ABOUT COIN DEPTHS

Another factor is if your hunting on a slope that is constantly getting the top layer washed away with every heavy rain. I have found 4 Colonial coppers from the early 1700's on a slope, that were only 3" deep. You could tell that the dirt road was being washed out with the rains due to all the smaller rocls exposed on the slope.
 
I think like everything else with metal detecting we have so many things to consider about coin depths. I notice that i find pennies deeper in soil where the ground is bare. Just wondering if the lack of a typical grass root system is the reason i find them deeper there. Do the roots of the grass effect how the coins sink?
Once I found two wheaties in the same hole at 8" with the eclipse 5.3 coil on the mxt and the signal rang out loud and clear. These coins could have been this deep because of their age (1911 and1913) and time in the ground or it could have been fill dirt.

The reason I mention fill dirt is because i remember back in the early seventies when a lot of folks had fill dirt put in their yards to level them out. I know my Dad had a bunch brought in, i would say a foot or so which after settling i'm sure ended up being 4 or five inches. Still that would put whatever was already there that much deeper.
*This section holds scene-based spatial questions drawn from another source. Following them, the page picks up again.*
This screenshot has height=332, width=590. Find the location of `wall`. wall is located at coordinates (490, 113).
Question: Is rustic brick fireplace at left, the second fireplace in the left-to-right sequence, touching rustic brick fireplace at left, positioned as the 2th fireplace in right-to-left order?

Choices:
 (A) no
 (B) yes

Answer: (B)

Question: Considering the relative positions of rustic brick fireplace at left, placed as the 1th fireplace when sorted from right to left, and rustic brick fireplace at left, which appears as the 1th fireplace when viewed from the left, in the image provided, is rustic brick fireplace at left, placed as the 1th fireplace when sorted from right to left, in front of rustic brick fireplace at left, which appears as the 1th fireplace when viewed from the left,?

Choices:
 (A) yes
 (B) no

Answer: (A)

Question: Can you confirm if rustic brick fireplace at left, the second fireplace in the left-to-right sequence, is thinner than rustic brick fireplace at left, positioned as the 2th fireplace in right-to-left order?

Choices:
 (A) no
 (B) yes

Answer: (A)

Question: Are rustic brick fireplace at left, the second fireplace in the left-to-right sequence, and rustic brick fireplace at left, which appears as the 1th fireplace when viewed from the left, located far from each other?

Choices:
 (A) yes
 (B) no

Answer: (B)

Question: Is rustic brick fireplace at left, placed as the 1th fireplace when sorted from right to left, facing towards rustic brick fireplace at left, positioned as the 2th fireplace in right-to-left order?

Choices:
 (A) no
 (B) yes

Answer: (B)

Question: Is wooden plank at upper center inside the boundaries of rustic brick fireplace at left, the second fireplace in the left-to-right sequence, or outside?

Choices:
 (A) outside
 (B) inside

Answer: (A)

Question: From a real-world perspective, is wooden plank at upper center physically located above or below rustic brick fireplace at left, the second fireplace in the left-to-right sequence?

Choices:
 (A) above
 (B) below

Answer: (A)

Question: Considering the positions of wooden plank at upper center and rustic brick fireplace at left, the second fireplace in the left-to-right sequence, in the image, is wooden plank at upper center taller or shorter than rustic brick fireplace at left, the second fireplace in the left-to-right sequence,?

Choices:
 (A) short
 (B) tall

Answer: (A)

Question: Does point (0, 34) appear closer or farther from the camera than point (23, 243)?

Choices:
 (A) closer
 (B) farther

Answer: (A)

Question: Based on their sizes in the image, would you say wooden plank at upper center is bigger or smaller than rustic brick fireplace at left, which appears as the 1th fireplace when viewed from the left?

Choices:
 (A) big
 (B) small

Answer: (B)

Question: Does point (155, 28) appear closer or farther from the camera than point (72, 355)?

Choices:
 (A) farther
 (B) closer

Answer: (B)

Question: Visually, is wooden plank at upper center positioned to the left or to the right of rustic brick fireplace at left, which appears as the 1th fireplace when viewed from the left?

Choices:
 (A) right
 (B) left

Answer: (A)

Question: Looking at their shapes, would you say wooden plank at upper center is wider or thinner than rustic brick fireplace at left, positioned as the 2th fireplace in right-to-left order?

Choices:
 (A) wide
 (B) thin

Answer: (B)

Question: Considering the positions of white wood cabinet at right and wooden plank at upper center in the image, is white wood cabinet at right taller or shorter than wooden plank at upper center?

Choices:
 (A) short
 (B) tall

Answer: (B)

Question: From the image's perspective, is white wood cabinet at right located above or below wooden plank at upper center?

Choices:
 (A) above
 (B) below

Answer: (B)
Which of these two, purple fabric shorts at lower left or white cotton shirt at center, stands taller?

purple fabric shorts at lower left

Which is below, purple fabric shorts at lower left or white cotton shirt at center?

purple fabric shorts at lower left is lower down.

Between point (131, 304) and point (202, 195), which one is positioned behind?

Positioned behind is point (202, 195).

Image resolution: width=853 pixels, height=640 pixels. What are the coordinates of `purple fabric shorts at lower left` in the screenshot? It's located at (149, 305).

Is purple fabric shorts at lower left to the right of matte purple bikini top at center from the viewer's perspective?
So much work has been done on grounds in towns and cities (dirt brought in, dirt removed) that it is hard to figure why coins are found where the are but it could explain why i have found Mercs at 1" and Zlincons at 7". All i know is I would love to have all the silver and gold that has been scooped up in a backhoe or endloader bucket and dumped in a dump truck and hauled of to who knows where. Yet another reason for a detectorist not to own that type of construction company. The sing would read "ALL Dirt loads to be brought back to shop to be carefully sifted through before continued to destination".
 
I enjoyed reading all the comments and theories, all based on common observations by experienced detectorists. This collective knowledge is nowhere else on the Internet, I think.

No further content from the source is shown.